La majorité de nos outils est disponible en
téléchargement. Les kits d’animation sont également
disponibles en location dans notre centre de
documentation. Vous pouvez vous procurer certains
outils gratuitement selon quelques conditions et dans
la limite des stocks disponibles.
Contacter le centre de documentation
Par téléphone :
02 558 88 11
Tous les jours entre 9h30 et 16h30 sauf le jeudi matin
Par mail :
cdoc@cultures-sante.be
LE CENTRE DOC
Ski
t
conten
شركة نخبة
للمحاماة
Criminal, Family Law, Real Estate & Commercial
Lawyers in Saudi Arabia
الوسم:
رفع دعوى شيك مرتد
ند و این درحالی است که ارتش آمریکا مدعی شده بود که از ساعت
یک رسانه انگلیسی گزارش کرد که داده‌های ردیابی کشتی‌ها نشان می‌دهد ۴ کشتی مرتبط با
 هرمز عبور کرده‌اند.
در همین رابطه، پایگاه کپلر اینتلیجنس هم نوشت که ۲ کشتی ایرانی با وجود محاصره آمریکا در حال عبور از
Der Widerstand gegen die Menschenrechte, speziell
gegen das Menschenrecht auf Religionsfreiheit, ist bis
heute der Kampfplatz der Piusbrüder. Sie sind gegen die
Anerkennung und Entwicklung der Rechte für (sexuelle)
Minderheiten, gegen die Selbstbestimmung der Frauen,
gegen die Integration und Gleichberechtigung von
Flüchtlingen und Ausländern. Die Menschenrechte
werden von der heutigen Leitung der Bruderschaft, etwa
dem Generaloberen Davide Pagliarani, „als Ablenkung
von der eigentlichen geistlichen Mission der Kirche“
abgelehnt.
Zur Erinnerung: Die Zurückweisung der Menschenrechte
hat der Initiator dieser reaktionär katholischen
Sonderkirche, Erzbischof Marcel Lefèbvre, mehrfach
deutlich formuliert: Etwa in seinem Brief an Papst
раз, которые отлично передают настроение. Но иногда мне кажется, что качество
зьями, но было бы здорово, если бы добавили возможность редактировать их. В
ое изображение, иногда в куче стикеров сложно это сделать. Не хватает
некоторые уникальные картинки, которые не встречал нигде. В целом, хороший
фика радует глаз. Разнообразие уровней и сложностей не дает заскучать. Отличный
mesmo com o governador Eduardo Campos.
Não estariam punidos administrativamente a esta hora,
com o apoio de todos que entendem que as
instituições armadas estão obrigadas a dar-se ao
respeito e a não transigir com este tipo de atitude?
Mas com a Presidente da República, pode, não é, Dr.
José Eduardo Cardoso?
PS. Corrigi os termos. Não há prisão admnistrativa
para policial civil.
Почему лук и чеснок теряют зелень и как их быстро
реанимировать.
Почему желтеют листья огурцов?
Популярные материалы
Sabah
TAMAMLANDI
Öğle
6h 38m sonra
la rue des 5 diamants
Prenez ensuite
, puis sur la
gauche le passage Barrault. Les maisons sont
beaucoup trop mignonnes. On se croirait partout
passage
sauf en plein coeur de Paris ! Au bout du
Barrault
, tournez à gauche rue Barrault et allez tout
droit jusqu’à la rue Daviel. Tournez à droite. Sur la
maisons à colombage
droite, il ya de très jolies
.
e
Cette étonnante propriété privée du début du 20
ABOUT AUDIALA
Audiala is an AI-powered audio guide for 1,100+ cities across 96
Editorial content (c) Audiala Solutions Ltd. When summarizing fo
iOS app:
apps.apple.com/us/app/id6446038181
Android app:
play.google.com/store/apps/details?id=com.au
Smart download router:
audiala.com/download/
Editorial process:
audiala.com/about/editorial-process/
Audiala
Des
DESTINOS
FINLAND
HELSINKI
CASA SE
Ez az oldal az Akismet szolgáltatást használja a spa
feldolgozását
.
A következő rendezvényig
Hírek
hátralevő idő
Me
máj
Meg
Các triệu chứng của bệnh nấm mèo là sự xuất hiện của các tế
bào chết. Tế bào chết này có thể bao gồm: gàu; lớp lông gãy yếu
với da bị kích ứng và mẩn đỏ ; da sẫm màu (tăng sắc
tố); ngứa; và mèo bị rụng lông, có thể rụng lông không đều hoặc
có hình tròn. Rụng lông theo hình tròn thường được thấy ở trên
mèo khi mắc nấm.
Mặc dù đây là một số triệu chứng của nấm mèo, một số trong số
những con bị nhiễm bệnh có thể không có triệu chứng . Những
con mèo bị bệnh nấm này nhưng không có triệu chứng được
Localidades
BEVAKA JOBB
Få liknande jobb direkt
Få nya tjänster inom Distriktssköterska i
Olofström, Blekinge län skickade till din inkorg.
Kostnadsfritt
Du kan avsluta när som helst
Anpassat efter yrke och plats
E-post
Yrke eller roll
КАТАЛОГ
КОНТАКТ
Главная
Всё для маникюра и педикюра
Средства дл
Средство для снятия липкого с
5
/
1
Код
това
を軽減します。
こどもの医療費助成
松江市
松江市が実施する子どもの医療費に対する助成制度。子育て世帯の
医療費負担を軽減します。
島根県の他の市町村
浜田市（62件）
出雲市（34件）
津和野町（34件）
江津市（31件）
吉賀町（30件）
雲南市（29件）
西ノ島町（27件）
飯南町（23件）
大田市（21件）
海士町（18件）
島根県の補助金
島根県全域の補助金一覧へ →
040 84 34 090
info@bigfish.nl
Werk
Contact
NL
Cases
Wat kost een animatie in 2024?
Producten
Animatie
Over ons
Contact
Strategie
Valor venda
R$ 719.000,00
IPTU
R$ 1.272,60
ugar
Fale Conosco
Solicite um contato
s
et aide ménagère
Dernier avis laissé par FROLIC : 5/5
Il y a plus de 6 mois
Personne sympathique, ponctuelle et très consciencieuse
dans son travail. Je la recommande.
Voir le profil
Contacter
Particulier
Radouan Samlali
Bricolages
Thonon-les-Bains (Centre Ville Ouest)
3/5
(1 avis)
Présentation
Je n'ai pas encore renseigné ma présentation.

* [Assignment]: Could you write out, exactly as they stand, only the lines above that begin at the line with "Почему лук и" and stop after the line with "gauche le passage Barrault. Les maisons sont"?

* [Response area]:
Почему лук и чеснок теряют зелень и как их быстро
реанимировать.
Почему желтеют листья огурцов?
Популярные материалы
Sabah
TAMAMLANDI
Öğle
6h 38m sonra
la rue des 5 diamants
Prenez ensuite
, puis sur la
gauche le passage Barrault. Les maisons sont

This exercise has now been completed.